6 Responses to “The “Other” Woman”
  1. joijoi says:

    You tell her Juicy! These types of women are exactly the reason men get away with cheating. They don’t realize that one of these days it’s going to catch up to them and they will end up lonely and old. Then having a Brazilian won’t matter, hehe. I’m curious to know if these other women really don’t want these men or are they just saying that to make themselves feel better?

  2. J. Jones says:

    These types of women are clearly confused about life and what love is all about. If a man has a wife and he’s complaining to you about her -if you take the bait, you’re the FOOL! What else is he going to say to get in your thongs? “My wife is great, I love her and would never leave?” DUHH -NOT. Men know EXACTLY how to play women, they know that most of us are nurturing, we like to feel needed and we are very competitive with one another – couple that with some low self esteem and a few hundred compliments and complaints about the wife and they’re all in -FOOLISH FOOLS is what they are. I feel sorry for them, they’d better duck because it’s coming back around.

    • Charlene says:

      Ms. Housley,
      Don’t forget to add low self esteem to your list of private schools, Porche’s and Escalades.
      Make your own money and get your own man. Ask that married man to finance your counseling sessions the next time he drops by for the 2AM booty call.

  3. Ms. Lucretia B. says:

    I am truly baffled reading that mess that was posted.

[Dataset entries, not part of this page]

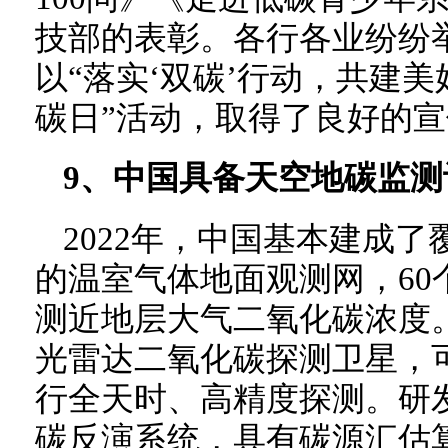
技部的表彰。各行各业纷纷举
以“落实‘双碳’行动，共建美
碳日”活动，取得了良好的
9、中国具备天空地碳监测
2022年，中国基本建成
的温室气体地面观测网，60
测近地层大气二氧化碳浓度
光雷达二氧化碳探测卫星，
行全天时、高精度探测。研
碳反演系统，具有碳源汇估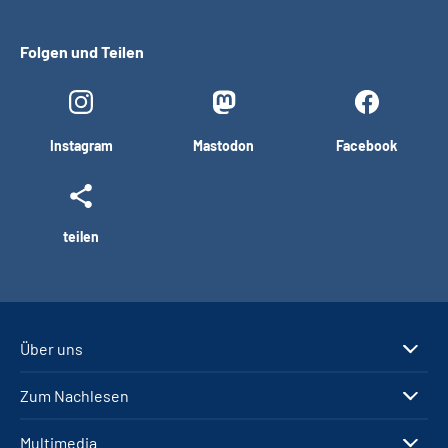
Folgen und Teilen
Instagram
Mastodon
Facebook
teilen
Über uns
Zum Nachlesen
Multimedia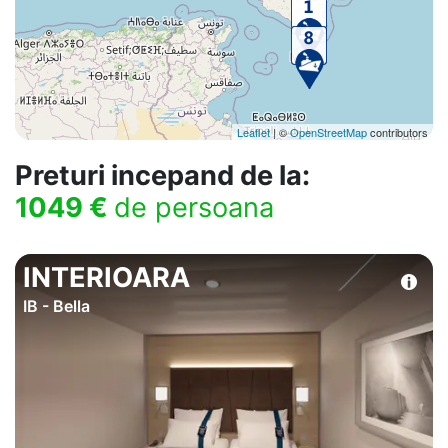
Leaflet
| ©
OpenStreetMap
contributors
Preturi incepand de la:
1049 €
de persoana
INTERIOARA
IB - Bella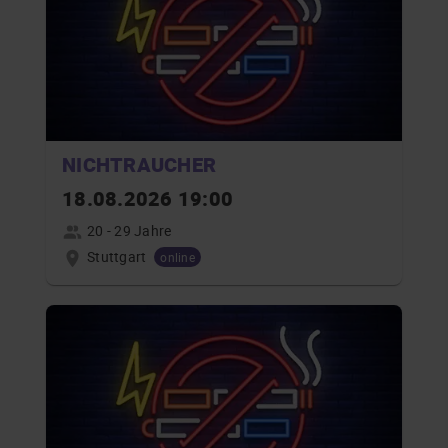
NICHTRAUCHER
18.08.2026 19:00
20 - 29 Jahre
Stuttgart
online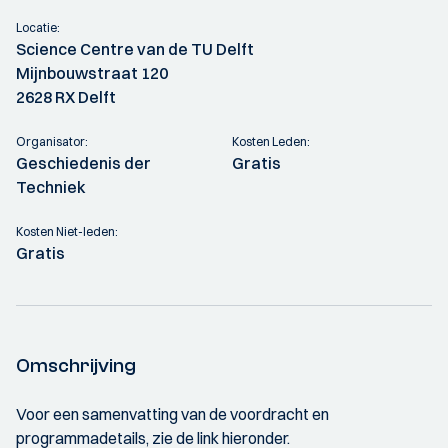
Locatie:
Science Centre van de TU Delft
Mijnbouwstraat 120
2628 RX Delft
Organisator:
Kosten Leden:
Geschiedenis der
Gratis
Techniek
Kosten Niet-leden:
Gratis
Omschrijving
Voor een samenvatting van de voordracht en
programmadetails, zie de link hieronder.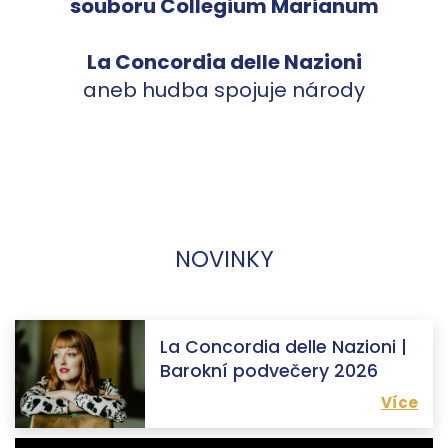
souboru Collegium Marianum
La Concordia delle Nazioni
aneb hudba spojuje národy
NOVINKY
La Concordia delle Nazioni |
Barokní podvečery 2026
Více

What is wrong with women these days?! And she is right there are countless women out there who think this behavior is correct, which in fact it isn’t okay. Flaunting around that you have someone else’s man makes you look like naive. What dream land is she living in cause in reality she is the one who is on the outs. The fact that she has to mess with SOMEONE ELSE’S man to feel validatated shows this person and everyother woman out there seriously mistaken what Love is. Marriage is a sacred thing and the man who is cheating and the other woman are going straight to hell. How can you call yourself a woman doing things like this? The wife has no downfalls, she isn’t bad for loving her husband the only thing that she doesn’t deserve is to be treated this way. So, I say to all the h*es out there, yes that is what you are, get a life. Cause Kharma is a B*%h just like it was said before, what you do will come back onto you 10x’s worse. You may think you are living the good life but just like that HE, that man that supposedly loves can take it away and where will you be then? You lean on him so much for everything it shows you aren’t a hard-working woman.

  4. Tom says:

    I’m not married, but I love juicy girls. They are beautiful and kind.
    The problem is that they have to work all the time, so I can’t have a normal relationship with one. Someone to spend time with, cuddling, all that good stuff.
    Ideal would be a nice woman who is attentive and caring, and doesn’t have to work every night. I guess I’ll have to keep looking.